DOI: https://arxiv.org/abs/1911.11130

This paper was presented at CVPR 2020 where it got the award for best paper. The problem tackled is the 3D reconstruction of objects (mainly faces) from single raw images of the subject through a learning-based approach,  without any kind of external supervision. This paper represents an extremely interesting example of the potential of self-supervised learning which is, in turn, extremely appealing for computer vision applications in the medical framework.

Problem and Related Work

3D reconstruction from 2D images is a well-established problem in computer graphics. To be “well-posed” the problem involves having at least 2 image views and corresponding key-points on each of them. An alternative to this is represented by the “structure-from-motion” approach, where multiple views coupled with camera local motion signal are used for estimating 3D structures. Another family of models is the learning-based one: by learning suitable object priors from the training data, those models are able to solve the problem even in the ill-posed formulation (e.g. from a single view). Traditionally learning-based methods have been trained by means of different kind of supervision signals (3D shape, 2D key-points annotations, 2D object masks etc.). In this work, a deep learning model to estimate 3D shape from a single view of the object is built, and trained end-to-end in a completely self-supervised way.

The method

In order to reconstruct the 3D shape of the object from a single image of it, the image is factored in 4 components (depth image, albedo, viewpoint and illumination), which are then recombined to generate the 3D shape and to render it back on the image plane, thus producing a synthetic image that should match the original one. In this way, the learning loop is closed without any external supervision signal, and the distance between the original image and the synthetic one is used as a loss to be optimized. The 4 components are extracted from the image by 4 independent neural networks. The core element of this approach is the recombination of those for 4 components: depending only on the way they are used in the reconstruction and rendering operations, each of them get their semantic meaning (of “depth”, “albedo”, “viewpoint” and “illumination”). This kind of approach is, of course, extremely prone to degenerate solutions: as long as the loss is minimized, in fact, the network has no reason to learn the expected meaningful factorization. In order to avoid this, which is inevitable considering the ill-posed form of the problem of reconstructing a 3D object from a single image without supervision, an assumption of “reasonable symmetry” of the objects to reconstruct is done.
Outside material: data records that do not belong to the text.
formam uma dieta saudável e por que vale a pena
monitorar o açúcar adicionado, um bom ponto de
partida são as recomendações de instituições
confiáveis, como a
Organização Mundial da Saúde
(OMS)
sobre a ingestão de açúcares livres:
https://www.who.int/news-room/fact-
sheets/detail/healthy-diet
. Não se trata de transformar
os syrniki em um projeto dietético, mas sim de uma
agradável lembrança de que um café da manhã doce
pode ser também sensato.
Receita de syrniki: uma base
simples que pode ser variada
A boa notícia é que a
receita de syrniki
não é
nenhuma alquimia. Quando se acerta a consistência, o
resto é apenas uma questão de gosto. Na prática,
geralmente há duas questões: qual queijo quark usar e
Exploiting this hypothesis,  the network can be effectively trained end-to-end. 

Discussion

This paper proposes a new learning-based method able to reconstruct the 3D shape of an object from single 2D images, together with an end-to-end completely self-supervised training strategy. Although this paper does not belong to the medical field, the idea of using self-supervision in the medical context is extremely appealing. In fact, deep learning models in surgical applications would benefit from training on a huge amount of data, in order to capture their intrinsic variability; on the other side, labelling medical data is extremely difficult and expensive. Developing reliable self-supervised approaches could allow us to efficiently exploit the big amount of unlabelled data that we can nowadays collect, without the expensive burden of annotating them.